— TASK REQUIREMENTS —
(1) In the passage on Scottish independence, change "professional bodies" to "chartered organizations" and write out the text between "There is a string" and "would be split.", inclusive.
(2) Answer these questions from the passage on Scottish independence:
(a) In what month and year did the Scottish Government publish its draft Scottish Independence Bill?
(b) Which article of the Bill provides for continuity of laws?
(c) Which university's Royal Charter would continue to authorize it to award degrees?

— DOCUMENT TEXT —
BEGIN

In June 2014, the Scottish Government published its draft Scottish Independence Bill, on which it held a consultation. Article 34 of the Bill provides for continuity of laws:
1) The laws that are in effect in Scotland immediately before Independence Day are to continue to have effect on and after Independence Day unless and until they are—
a. repealed or modified by Act of the Scottish Parliament or subordinate legislation,
b. otherwise modified by operation of law.
2) That is subject to the constitution.
3) The laws referred to include any law, whether contained in a rule of law, an Act of the Scottish Parliament, an Act of the Parliament of the United Kingdom, an Act of the Parliaments of Scotland passed before or in 1707, subordinate legislation, a prerogative instrument or any other instrument or document having the effect of law.
In principle the proposal to achieve continuity of laws makes considerable sense. For example, it would be extremely unfortunate not to continue the provisions of the Bribery Act 2010 or the competition law provisions of, inter alia, the Enterprise Act 2002 and the Enterprise and Regulatory Reform Act 2013. This legislation is also required by obligations made by the United Kingdom under international treaties. However, some acts in order to be effective require associated institutions, which are often created by the legislation or by associated secondary legislation.
A general policy principle is regulatory certainty, in order that organisations and individuals subject to regulation can make plans in the short to medium term. Where possible uncertainty should be avoided.
One of the classes of legal instruments mentioned in the explanatory text is the existing set of Royal Charters.
For example, the University of Glasgow has a Royal Charter which would continue to authorise it award degrees. However, the Royal Charter of the Open University is a more complex matter, suggesting the need for a split, creating a new Scottish Royal Charter and another for the United Kingdom. The same is true of the research councils (e.g., the Economic and Social Research Council) issued pursuant to the Science and Technology Act 1965.
There is a string of professional bodies which have Royal Charters, for example, the Royal College of General Practitioners (RCGP), which operate across the existing United Kingdom. Again the issue arises of whether these charters and organisations would be split.
It might reasonably be argued that Royal Charters are too Jacobean or, even, Anglo-Norman and ought to be replaced by more modern legal instruments.
The following are examples of institutions required to implement United Kingdom legislation:
The intention of the Independence Bill is quite unclear on the issue of institutions. It would be absurd to conjure a large number of institutions into existence at the instant of independence, since they would require considerable preparation and planning: the renting of offices, the appointment of staff and so on. Equally, the legislation would be largely ineffective without such bodies.

END

(Data excerpts)
BEGIN

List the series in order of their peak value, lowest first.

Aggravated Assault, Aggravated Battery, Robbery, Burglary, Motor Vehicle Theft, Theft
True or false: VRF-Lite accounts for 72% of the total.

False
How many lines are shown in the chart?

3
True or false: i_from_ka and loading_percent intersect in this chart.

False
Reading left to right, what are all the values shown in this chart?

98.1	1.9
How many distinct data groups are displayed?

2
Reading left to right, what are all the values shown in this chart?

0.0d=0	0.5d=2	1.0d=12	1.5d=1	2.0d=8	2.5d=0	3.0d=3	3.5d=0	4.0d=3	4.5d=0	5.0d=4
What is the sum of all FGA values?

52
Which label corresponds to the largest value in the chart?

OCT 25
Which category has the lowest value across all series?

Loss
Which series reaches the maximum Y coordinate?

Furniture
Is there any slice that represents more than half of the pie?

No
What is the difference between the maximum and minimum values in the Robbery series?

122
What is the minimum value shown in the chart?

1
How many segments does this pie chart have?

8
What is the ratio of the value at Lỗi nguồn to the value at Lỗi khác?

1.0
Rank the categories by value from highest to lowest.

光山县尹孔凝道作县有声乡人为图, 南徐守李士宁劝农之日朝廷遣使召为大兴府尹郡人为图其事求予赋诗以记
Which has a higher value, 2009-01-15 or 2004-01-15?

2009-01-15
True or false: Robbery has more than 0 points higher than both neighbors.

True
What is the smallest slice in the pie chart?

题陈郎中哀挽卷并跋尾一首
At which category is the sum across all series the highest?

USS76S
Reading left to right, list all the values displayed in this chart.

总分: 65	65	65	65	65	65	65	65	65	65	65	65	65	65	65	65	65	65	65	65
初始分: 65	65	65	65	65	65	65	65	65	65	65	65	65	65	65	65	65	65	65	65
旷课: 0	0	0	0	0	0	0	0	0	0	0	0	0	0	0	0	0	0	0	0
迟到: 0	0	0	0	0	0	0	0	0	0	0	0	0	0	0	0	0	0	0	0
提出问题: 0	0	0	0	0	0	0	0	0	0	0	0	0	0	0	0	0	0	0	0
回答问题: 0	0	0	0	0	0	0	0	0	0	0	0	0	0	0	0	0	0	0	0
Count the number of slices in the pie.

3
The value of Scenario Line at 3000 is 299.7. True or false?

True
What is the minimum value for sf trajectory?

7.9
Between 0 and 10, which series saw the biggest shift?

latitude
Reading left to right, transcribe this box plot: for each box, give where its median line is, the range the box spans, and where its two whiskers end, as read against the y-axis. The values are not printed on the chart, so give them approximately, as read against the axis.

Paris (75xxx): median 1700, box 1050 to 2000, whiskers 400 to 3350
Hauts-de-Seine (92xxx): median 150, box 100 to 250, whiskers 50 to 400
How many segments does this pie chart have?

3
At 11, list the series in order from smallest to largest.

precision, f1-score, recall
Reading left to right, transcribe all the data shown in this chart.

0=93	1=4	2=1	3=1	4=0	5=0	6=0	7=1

END

— PER-TASK OUTPUTS —
(1)
There is a string of chartered organizations which have Royal Charters, for example, the Royal College of General Practitioners (RCGP), which operate across the existing United Kingdom. Again the issue arises of whether these charters and organisations would be split.

(2)
(a) June 2014
(b) Article 34
(c) The University of Glasgow